A.    A credit card loan of $2,500 at 8.5 percent

B.    A home loan of $10,000 at 3 percent

C.    A student loan of $8,000 at 6 percent

D.    Another student loan of $7,000 at 5.2 percent

E.    A car loan of $18,000 at 5.5 percent

Using the Avalanche method, you would pay A, C, E, D, and then B in that order. However, it is hard to experience the wins unless you are highly motivated. Therefore, you might end up paying more interest if you do not remain motivated and committed to your goals.

With the Debt Snowball method, the wins come easily. Here, you would pay your debts in the following order: A, D, C, B, and then E.    

However, it does not make sense to pay the least-balance debt or the highest-interest debt first. What if you used both the debt balances and interest rates to repay your loans? Simply divide the debt balances by their interests and then order the results from the smallest to the largest. Here, you would repay your debts in this following order: A, C, D, E, and then B.

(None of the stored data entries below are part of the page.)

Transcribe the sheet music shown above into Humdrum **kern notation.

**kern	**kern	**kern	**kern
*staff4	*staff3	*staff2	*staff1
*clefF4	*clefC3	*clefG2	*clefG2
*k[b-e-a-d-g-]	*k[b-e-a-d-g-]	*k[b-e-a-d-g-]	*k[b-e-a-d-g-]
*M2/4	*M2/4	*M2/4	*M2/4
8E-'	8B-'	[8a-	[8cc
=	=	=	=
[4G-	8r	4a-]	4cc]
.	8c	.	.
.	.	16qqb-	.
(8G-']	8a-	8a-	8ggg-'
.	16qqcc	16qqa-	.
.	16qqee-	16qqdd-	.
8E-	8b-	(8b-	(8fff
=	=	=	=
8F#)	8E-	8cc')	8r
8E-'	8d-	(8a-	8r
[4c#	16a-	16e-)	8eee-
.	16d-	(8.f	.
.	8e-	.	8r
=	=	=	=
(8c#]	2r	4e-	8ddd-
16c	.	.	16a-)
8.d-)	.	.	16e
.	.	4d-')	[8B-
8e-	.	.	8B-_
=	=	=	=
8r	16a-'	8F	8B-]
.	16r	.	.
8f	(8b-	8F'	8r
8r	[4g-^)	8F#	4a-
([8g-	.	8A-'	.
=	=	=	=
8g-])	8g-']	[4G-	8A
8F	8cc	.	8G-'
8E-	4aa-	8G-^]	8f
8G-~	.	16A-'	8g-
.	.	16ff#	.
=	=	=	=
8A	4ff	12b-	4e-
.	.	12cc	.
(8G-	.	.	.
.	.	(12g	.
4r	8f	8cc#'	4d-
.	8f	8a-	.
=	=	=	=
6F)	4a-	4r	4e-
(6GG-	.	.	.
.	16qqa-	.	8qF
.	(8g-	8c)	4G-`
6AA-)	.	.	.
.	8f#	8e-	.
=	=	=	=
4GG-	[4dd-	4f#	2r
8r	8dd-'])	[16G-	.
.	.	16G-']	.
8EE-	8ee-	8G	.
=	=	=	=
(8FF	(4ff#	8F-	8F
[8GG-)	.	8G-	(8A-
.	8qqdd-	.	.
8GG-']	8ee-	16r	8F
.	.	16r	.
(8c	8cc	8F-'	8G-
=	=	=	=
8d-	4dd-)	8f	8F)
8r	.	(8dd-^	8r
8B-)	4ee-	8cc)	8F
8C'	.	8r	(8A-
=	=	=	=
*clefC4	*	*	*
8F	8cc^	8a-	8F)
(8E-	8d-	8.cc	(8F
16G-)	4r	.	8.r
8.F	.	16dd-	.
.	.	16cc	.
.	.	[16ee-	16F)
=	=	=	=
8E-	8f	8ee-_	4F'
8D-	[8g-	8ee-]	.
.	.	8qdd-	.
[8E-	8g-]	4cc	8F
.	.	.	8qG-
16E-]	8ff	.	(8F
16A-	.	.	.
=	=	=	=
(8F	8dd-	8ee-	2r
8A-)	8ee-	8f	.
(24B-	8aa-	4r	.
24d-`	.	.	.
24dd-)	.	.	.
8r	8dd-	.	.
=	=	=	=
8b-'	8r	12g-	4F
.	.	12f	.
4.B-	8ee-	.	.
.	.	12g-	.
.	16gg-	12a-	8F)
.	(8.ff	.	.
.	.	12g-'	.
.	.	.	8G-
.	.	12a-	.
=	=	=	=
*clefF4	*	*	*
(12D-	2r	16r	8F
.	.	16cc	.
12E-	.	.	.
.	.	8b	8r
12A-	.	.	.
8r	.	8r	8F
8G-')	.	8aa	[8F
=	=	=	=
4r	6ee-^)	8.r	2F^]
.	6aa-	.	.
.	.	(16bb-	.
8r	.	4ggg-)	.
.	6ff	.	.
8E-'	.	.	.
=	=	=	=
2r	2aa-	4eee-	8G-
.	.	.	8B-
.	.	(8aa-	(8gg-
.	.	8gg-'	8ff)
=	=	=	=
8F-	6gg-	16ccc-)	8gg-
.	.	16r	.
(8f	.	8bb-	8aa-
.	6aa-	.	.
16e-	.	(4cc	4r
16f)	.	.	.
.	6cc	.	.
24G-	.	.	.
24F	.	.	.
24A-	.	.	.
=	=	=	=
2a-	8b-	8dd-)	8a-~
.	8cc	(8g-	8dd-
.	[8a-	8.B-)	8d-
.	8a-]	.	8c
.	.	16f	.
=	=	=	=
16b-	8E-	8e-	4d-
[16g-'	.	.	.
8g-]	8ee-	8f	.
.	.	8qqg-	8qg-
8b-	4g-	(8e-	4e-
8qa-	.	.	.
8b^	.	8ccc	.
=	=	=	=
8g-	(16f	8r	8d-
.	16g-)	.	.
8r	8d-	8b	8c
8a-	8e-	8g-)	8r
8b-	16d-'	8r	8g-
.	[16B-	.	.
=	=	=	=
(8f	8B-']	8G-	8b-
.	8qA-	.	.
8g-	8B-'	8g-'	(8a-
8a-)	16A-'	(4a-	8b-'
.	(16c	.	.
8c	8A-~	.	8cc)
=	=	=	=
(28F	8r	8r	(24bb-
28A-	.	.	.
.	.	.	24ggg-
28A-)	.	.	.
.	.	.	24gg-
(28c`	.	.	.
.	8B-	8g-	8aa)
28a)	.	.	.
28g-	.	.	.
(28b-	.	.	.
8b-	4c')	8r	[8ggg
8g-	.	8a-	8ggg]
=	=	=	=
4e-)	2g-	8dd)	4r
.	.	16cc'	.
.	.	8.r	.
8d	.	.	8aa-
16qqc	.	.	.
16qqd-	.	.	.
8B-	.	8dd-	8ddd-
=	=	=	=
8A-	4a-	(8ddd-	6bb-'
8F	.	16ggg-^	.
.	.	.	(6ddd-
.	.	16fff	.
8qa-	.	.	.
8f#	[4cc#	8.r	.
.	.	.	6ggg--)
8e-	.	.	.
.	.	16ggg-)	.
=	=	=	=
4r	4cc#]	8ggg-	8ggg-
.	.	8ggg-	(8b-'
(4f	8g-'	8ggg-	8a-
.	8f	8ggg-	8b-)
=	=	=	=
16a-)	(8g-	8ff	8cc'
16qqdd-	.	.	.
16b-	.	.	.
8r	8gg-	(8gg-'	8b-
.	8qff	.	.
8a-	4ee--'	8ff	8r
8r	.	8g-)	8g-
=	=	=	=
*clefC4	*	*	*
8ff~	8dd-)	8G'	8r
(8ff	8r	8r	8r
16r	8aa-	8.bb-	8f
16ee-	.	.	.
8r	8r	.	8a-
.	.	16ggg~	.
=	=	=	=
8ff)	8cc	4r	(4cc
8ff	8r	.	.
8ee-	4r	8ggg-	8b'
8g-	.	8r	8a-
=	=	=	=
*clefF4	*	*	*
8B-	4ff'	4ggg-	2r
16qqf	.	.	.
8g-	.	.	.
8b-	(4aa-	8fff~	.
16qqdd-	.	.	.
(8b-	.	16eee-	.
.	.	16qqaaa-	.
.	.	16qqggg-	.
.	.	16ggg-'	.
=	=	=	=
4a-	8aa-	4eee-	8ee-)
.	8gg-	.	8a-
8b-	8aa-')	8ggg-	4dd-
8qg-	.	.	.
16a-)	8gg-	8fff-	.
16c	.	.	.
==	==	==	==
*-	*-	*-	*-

This is referred to as the Debt Spiral method and has both the benefit of the Debt Snowball method, that is, it spread out the wins quickly, and the Debt Avalanche method, that is, it reduces the total interest you pay.

More on Getting Out of the Debt Spiral

Debt Consolidation

One of the best ways to get out of the debt spiral is debt consolidation. This allows you to take all your debts, which might be several bills and payments, then combine them into one payment. After this, you will be making one payment every month to repay all the debts off. Debt consolidation is a crucial weapon for anyone in a debt spiral. It enables you to start bringing things back in order.

Seeking help from a debt counselor

Another way of getting out of your debt spiral is getting help from a debt counselor. A debt counselor is a trained person who knows how to deal with debt that is out of control. Usually, they are highly successful at doing it.

It is important to take the necessary steps whenever you realize you have a debt issue. For best results, ensure you have a budget, keep track of your expenses and ensure that your income is greater than your expenses.